=== Begin Enclosure ===

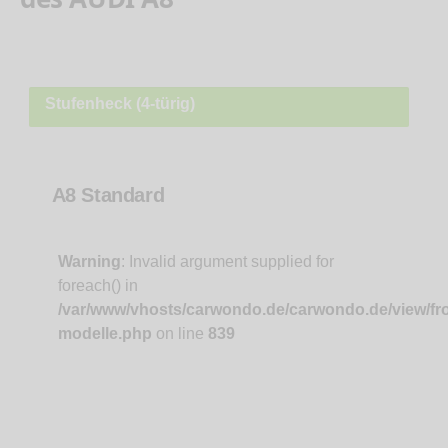
Stufenheck (4-türig)
A8 Standard
Warning
: Invalid argument supplied for
foreach() in
/var/www/vhosts/carwondo.de/carwondo.de/view/fr
modelle.php
on line
839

=== End Enclosure ===

◆ EXERCISE REQUIREMENTS
Up to and including the last line of the data, copy each line exactly, starting with the line that contains "foreach() in".

◆ EXPECTED ANSWER
foreach() in
/var/www/vhosts/carwondo.de/carwondo.de/view/fr
modelle.php
on line
839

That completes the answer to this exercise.